====== Records supplied ======

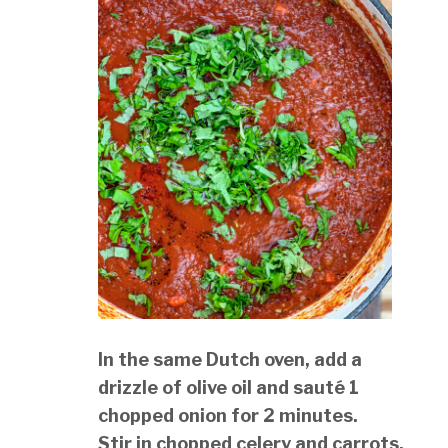
In the same Dutch oven, add a
drizzle of olive oil and sauté 1
chopped onion for 2 minutes.
Stir in chopped celery and carrots,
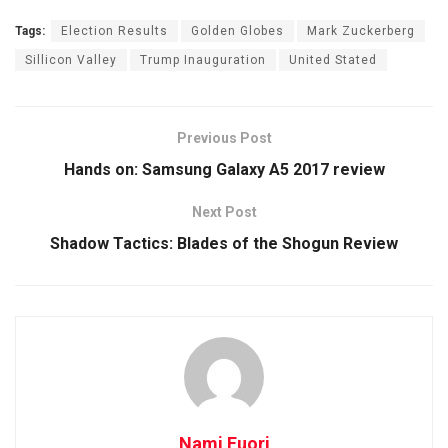
Tags:
Election Results
Golden Globes
Mark Zuckerberg
Sillicon Valley
Trump Inauguration
United Stated
Previous Post
Hands on: Samsung Galaxy A5 2017 review
Next Post
Shadow Tactics: Blades of the Shogun Review
Nami Fuori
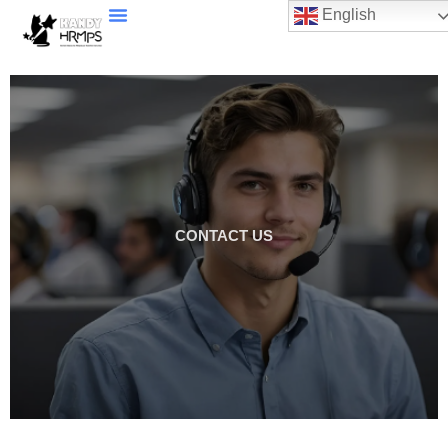
English
CONTACT US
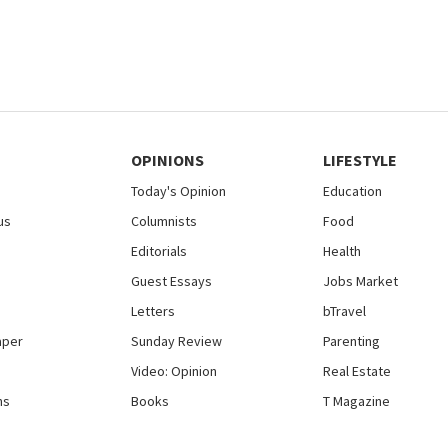
OPINIONS
LIFESTYLE
Today's Opinion
Education
us
Columnists
Food
Editorials
Health
Guest Essays
Jobs Market
Letters
bTravel
aper
Sunday Review
Parenting
Video: Opinion
Real Estate
ns
Books
T Magazine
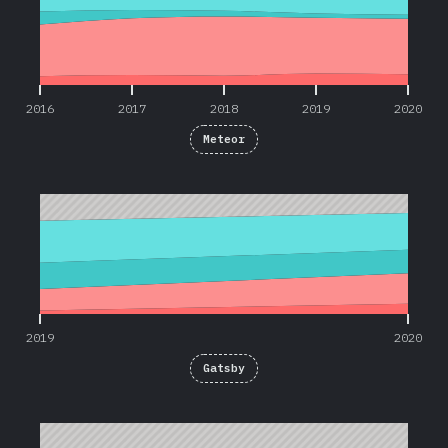
2016
2017
2018
2019
2020
Meteor
2019
2020
2019
2020
Gatsby
2017
2020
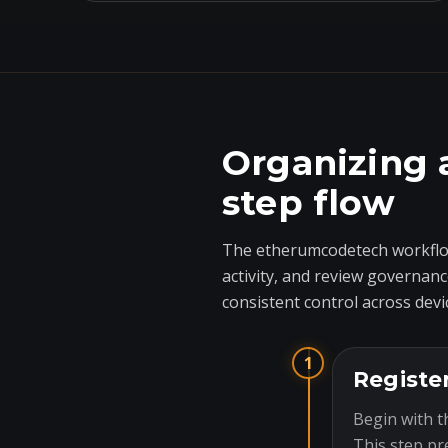
Organizing 
step flow
The etherumcodetech workflow
activity, and review governanc
consistent control across devi
1
Registe
Begin with t
This step pr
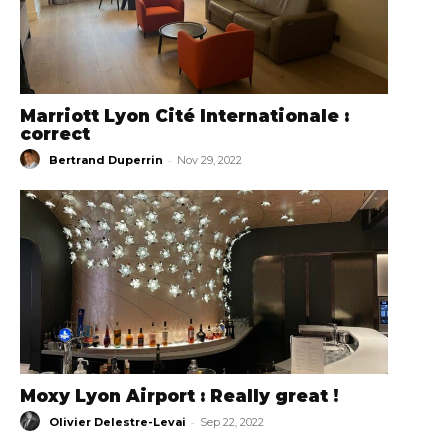
Marriott Lyon Cité Internationale :
correct
-
Bertrand Duperrin
Nov 29, 2022
Moxy Lyon Airport : Really great !
-
Olivier Delestre-Levai
Sep 22, 2022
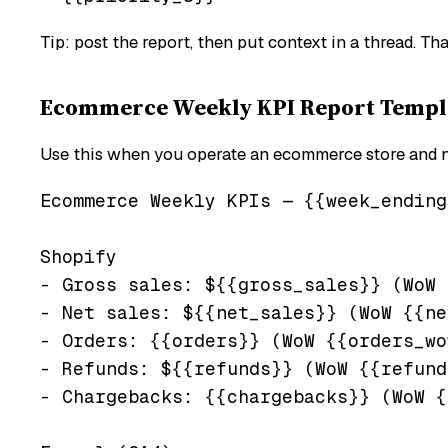
Tip: post the report, then put context in a thread. T
Ecommerce Weekly KPI Report Templat
Use this when you operate an ecommerce store and nee
Ecommerce Weekly KPIs — {{week_ending
Shopify

- Gross sales: ${{gross_sales}} (WoW 
- Net sales: ${{net_sales}} (WoW {{ne
- Orders: {{orders}} (WoW {{orders_wo
- Refunds: ${{refunds}} (WoW {{refund
- Chargebacks: {{chargebacks}} (WoW {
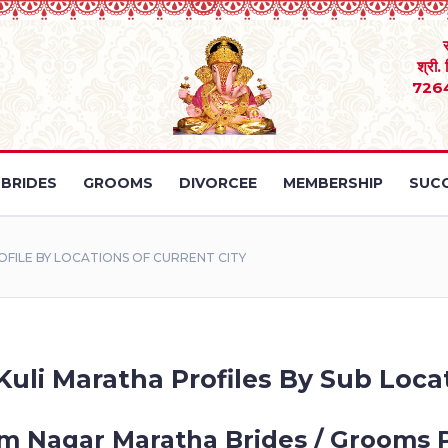
श्री.
726
BRIDES
GROOMS
DIVORCEE
MEMBERSHIP
SUCC
ILE BY LOCATIONS OF CURRENT CITY
li Maratha Profiles By Sub Locat
 Nagar Maratha Brides / Grooms P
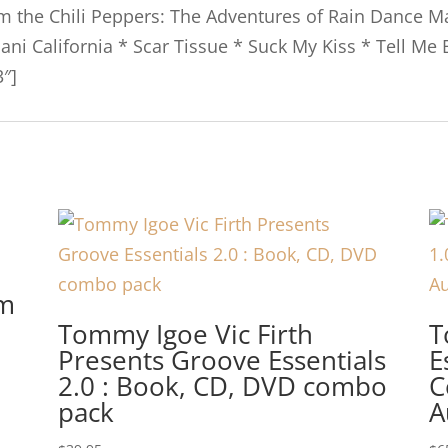
om the Chili Peppers: The Adventures of Rain Dance M
Dani California * Scar Tissue * Suck My Kiss * Tell Me
″]
um
Tommy Igoe Vic Firth
T
Presents Groove Essentials
E
2.0 : Book, CD, DVD combo
C
pack
A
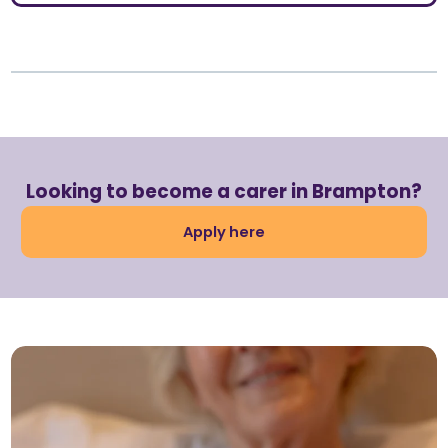
Looking to become a carer in Brampton?
Apply here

======

Task requirements:
How many lines in the records contain the string "Maratha", matching case exactly? Reply with the number alone.

Completed exercise:
2